Posted on 03 October 2010

Comment by Gill Maitland

Our daughter had meningitis and septicaemia when she was a university student aged 18 in 1998. It was a year before mass innoculation of young people for men C. She survived after 8 weeks on life support, thanks to the skills of the doctors and nurses at the hospital and inspite of the fact that support was delayed because an out of hours GP service chose not to make a visit even though her student friends followed all the advice given to students about the disease.
The work you do is so valuable... when we now see the difference that men C vaccine has made. On the genetic question should all the older family members of meningitis patients be vaccinated as they have not been included in thepreviously targeted groups but could be just as susceptible to the disease.?

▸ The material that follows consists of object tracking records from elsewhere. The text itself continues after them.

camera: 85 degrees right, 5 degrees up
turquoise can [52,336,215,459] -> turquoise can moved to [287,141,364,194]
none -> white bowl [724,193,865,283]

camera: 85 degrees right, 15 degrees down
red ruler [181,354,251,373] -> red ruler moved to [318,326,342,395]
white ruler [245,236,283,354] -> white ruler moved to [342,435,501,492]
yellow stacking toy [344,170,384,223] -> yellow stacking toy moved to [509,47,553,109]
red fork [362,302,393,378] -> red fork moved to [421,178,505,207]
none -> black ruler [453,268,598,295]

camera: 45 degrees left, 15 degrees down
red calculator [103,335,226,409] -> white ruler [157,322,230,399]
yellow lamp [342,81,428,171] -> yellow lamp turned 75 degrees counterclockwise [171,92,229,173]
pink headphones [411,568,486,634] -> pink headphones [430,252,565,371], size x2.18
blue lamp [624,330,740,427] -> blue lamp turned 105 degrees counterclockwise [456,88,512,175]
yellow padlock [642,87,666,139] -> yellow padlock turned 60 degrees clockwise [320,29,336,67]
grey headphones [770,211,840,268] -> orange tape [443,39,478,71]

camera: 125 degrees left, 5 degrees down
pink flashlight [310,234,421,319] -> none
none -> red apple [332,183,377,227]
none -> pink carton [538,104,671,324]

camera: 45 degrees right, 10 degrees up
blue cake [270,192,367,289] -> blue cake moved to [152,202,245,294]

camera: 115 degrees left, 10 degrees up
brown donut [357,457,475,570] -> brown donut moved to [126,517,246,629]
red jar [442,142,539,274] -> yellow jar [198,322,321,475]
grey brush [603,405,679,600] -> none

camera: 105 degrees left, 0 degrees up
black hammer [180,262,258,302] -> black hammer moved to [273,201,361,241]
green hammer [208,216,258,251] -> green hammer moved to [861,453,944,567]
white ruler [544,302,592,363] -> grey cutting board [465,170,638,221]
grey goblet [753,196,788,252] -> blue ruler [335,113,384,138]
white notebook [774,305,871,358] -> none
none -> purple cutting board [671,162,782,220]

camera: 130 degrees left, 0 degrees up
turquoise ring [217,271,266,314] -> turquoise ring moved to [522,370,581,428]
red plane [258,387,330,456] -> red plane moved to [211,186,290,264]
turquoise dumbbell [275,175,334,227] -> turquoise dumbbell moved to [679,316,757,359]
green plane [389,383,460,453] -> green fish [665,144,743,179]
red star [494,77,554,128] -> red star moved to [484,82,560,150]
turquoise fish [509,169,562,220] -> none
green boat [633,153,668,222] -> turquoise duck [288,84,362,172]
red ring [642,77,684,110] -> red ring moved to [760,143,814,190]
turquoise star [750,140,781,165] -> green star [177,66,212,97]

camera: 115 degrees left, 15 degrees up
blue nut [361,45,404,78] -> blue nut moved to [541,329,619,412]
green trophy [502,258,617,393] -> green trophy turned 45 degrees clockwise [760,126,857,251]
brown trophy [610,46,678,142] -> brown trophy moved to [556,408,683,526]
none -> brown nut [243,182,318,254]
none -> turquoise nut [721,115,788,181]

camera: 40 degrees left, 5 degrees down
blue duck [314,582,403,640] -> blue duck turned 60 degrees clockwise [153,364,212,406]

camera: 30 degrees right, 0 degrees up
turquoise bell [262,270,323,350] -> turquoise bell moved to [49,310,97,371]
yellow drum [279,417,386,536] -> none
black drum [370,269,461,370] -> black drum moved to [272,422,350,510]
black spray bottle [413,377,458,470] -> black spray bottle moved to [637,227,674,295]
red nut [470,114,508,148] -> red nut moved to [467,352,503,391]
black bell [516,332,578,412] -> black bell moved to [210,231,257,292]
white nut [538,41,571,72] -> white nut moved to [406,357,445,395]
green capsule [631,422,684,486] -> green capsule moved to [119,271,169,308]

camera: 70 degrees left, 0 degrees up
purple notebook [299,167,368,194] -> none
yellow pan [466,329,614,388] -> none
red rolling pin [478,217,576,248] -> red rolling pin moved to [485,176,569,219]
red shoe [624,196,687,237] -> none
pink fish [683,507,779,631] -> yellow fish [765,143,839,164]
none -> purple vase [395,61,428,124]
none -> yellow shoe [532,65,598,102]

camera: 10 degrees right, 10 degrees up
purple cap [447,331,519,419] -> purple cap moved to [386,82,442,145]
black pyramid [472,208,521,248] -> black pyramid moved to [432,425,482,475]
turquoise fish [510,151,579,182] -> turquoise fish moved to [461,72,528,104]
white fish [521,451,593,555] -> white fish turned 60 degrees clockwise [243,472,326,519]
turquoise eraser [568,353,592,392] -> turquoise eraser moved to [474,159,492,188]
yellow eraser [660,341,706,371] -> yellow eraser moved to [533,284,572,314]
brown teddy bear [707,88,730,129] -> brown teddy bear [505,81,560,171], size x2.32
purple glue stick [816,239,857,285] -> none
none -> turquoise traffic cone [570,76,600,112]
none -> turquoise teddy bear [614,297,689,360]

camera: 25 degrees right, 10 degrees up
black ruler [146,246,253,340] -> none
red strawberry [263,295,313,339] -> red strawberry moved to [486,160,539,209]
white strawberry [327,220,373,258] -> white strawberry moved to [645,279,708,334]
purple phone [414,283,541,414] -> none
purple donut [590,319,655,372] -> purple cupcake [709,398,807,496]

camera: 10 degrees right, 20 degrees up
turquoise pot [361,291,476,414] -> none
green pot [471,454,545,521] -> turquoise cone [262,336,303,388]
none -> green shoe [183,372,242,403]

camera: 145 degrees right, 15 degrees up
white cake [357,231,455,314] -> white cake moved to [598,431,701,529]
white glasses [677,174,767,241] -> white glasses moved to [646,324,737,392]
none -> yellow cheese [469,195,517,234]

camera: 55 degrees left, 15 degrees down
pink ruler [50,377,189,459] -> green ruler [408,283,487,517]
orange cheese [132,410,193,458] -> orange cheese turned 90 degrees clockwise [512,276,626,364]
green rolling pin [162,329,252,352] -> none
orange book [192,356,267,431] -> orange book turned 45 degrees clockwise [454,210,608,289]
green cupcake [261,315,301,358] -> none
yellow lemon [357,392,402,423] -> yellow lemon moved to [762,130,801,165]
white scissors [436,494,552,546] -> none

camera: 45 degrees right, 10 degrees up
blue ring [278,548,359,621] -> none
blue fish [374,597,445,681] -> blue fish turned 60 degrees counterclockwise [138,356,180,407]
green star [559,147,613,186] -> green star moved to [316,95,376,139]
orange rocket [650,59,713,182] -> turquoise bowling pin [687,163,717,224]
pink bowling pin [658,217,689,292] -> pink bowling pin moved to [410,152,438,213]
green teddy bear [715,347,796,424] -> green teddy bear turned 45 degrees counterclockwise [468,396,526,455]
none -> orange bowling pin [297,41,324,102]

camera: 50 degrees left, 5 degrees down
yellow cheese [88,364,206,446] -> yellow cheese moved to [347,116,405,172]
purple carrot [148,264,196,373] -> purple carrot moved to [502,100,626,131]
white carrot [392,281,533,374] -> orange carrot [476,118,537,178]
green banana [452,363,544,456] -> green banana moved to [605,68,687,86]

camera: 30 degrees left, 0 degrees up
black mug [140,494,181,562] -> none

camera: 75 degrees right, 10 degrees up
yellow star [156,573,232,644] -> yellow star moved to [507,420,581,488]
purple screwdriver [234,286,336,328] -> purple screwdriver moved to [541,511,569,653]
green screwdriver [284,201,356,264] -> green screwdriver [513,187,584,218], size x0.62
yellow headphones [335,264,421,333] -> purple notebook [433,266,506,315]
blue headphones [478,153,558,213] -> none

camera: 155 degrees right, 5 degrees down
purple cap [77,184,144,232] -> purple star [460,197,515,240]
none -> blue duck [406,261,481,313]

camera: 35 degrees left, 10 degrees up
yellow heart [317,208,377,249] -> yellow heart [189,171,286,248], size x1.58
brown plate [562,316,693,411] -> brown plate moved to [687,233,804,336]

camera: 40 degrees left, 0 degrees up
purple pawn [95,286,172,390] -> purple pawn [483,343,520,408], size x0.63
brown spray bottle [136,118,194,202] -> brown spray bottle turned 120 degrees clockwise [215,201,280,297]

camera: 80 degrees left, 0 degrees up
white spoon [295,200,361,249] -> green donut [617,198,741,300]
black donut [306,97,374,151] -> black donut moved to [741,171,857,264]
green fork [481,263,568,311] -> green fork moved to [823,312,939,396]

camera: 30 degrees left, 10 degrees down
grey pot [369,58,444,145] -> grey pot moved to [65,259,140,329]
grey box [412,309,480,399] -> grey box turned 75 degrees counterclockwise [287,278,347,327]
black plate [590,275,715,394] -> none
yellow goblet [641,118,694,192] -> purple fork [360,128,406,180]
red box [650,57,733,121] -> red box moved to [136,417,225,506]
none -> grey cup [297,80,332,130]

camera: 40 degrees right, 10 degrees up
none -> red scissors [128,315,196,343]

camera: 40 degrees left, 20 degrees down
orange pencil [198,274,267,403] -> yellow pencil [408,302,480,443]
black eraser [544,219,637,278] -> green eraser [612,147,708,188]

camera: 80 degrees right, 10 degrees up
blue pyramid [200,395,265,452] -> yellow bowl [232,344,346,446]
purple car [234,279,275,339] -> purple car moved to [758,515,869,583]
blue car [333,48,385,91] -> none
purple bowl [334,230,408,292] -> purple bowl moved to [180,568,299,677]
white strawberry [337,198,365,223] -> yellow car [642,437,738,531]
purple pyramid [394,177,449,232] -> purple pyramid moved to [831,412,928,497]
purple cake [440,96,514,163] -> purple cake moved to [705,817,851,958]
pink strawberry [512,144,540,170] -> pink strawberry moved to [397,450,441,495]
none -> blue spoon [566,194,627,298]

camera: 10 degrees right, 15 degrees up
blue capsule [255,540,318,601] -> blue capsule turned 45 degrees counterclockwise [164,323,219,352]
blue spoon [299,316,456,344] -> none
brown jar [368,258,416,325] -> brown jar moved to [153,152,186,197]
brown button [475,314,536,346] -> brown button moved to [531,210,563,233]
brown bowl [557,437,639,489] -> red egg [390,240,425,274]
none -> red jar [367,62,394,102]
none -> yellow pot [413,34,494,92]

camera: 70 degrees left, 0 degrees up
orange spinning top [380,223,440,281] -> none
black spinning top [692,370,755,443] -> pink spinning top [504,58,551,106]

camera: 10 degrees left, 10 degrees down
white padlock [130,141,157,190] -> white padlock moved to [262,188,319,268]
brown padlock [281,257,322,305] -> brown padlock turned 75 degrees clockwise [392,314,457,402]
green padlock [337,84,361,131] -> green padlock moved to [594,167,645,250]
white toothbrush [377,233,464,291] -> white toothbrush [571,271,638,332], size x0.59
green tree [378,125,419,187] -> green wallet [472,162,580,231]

Posted on 10 September 2010

Comment by Adrienne Reedthomas

My 6yr old appeared to have a common cold for a few days which turned dramatically into meningococcal septaecemia in hours.
Incredibly she survived without side effects.
This we feel was due to the knowledge and expertise and care of the consultants,doctors and nurses and the strength of our daughter.
To prevent this horrifying desease inflicting others and fighting its effects, and those of us who do not have this knowledge or expertise and relie totally on those who do, to help us, your work is crucial and appreciated greatly.

Posted on 27 August 2010

Comment by Ralph Christopher Baskerville

Your review asked exactly the right question - what is the initiator of the meningitis organism from the dormant into the active state. May I suggest that they (like all living organisms) can only develop when the environmental habitat is favourable for their development. Thus meningitis will also only occur when the body chemistry is an atypically favourable habitat for the organism. Why not then, determine what this atypical body chemical state is - by direct chemical analysis? With alteration back to norm then inducing a recovery. RCB (Pollution Chemist)

Posted on 27 August 2010

Comment by Su Foxon

Just over a year ago, my granddaugher, Morgan, was diagnosed with the B Group. It was only thanks to her Mum (my daugher) who was a very "young" Mum that our beloved little Morgan survived. She was just feeling a bit poorly and my daughter rang me very worried. I said to her if she was that worried we will take her up to the hospital. Thank goodness we did. As we were sat waiting in the outpatients I noticed some little red spots appearing on her arms and legs. My heart sank when I realised what this could mean. If we had left her just an hour longer, we could have lost her. She has made a full recovery. I wish you all the luck in the world in finding a cure for this terrible desease. I have forwarded a cheque to you recently as a small contribution to the wonderful work you are doing and I hope one day to hear that you have found the answer.

Kind regards

Posted on 26 August 2010

Comment by sue cluley

I think it is very important to have a test if there is one available. I had meningococcal meningitis when I was 60, luckily with no lasting damage. I would hope that my children and grandchildren would be able to have a test if they wanted one

Posted on 24 August 2010

Comment by lisa mc daid

Hi, I had meningitis at 18months old but survived without any side efects. my 1 st Son Orain also contracted the disease when he was 2 years old, it was B GROUP, unfortunatley he passed away 2 days later. I now have 2 other children, Rossa 5 years & Caitlin 1 1/2 years, is there any thing i can do to get them assessed for the cance of contracting the disease.